An offhand remark by Robert Barnes a week ago planted a seed in my thinking: he said the current contested election cycle should be compared to the contested elections of 1824 and 1876. Now, maybe I wasn't paying attention in American History class, but I don't think much was ever said about either of these elections. In the 1824 election, none of the candidates, led by John Quincy Adams and Andrew Jackson, achieved a majority in the Electoral College. Under the provisions of the Twelfth Amendment to the US Constitution, the election went to the House of Representatives, where Adams was selected. I may discuss this separately in greater depth.

The 1824 lection was the only contested election to go to the House. A similar disputed electoral result of 19 votes in 1876 was resolved by an ad hoc commission. Rutherford B Hayes, who had already been nominated as a compromise candidate by the Republicans in 1876, was awarded the 19 disputed votes, plus an additional vote from a disqualified Oregon elector, by the commission, in a deal called the Compromise of 1877. The selection of Hayes, a Republicasn, was part of a deal that includedd the removal of federal troops who were protecting Reconstruction governments in Southern states, which effectively ended Reconstruction and tacitly returned the South to Democrat control.

If I try to put this in the overall context of Ferdinand Lundberg's paradigm of post-Civil War US politics, I think it fits. The 1877 Compromise allowed the industrial revolution to extend into the Southern states, most immediately in the ability to exploit coal and lumber in the border states to benefit Northern capital and industry. This was accomplished with Northern capital under an agreement that allowed it to be done with Southern Democrat support.

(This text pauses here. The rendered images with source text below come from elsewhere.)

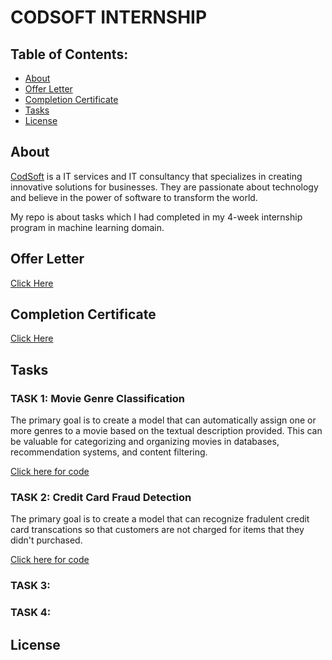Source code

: # CODSOFT INTERNSHIP

## Table of Contents:

- [About](#about)
- [Offer Letter](#offer-letter)
- [Completion Certificate](#Completion-certificate)
- [Tasks](#tasks)
- [License](#license)

## About

[CodSoft](https://www.codsoft.in/) is a IT services and IT consultancy that specializes in creating innovative solutions for businesses. They are passionate about technology and believe in the power of software to transform the world. 

My repo is about tasks which I had completed in my 4-week internship program in machine learning domain.

## Offer Letter

[Click Here](https://www.linkedin.com/posts/mani-sankar-pasala_codsoft-internship-machinelearning-activity-7142554059454001153-9NHR?utm_source=share&utm_medium=member_desktop)

## Completion Certificate

[Click Here](https://www.linkedin.com/posts/mani-sankar-pasala_codsoft-cip-activity-7156084511468933120-OONu?utm_source=share&utm_medium=member_desktop)

## Tasks

### TASK 1: Movie Genre Classification

The primary goal is to create a model that can automatically assign one or more genres to a movie based on the textual description provided. This can be valuable for categorizing and organizing movies in databases, recommendation systems, and content filtering.

[Click here for code](task1.ipynb)

### TASK 2: Credit Card Fraud Detection

The primary goal is to create a model that can recognize fradulent credit card transcations so that customers are not charged for items that they didn't purchased.

[Click here for code](task2.ipynb)

### TASK 3:

### TASK 4:

## License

The tensions this created for the freed African=American slaves and their descendants in a Southern society run behind the scenes by rich Northern liberals is brilliantly depicted in Ralph Ellison's novel Invisible Man. I think in broad outlines, Ferdinand Lundberg would agree that this was a major component of the political settlement that emerged in 1877. whereby Northern capital would tolerate segregation, and in fact enable poor conditions for African-Americans in Northern cities, in return for a free political hand elsewhere.

It occurs to me that another historical trend that was contemporary with the 1877 settlement was the rise of "new style" liberal Protestantism as expressed by figures like Henry Ward Beecher. This was also in many ways a project of post-Civil War capital, with the adoption of Gothic church architecture and the hihgly popular Anglo-Catholic style in the Episcopal Church.

The one area where I would take exception to Robert Barnes's insight, though, is that the 1824 and 1876 eections were disputed but resolved in peaceable settlements. But the 1860 election was also disputed. That was a very different matter, and it wasn't resolvd in a compromise. Abraham Lincoln was neither John Quincy Adams nor Rutherford B Hayes.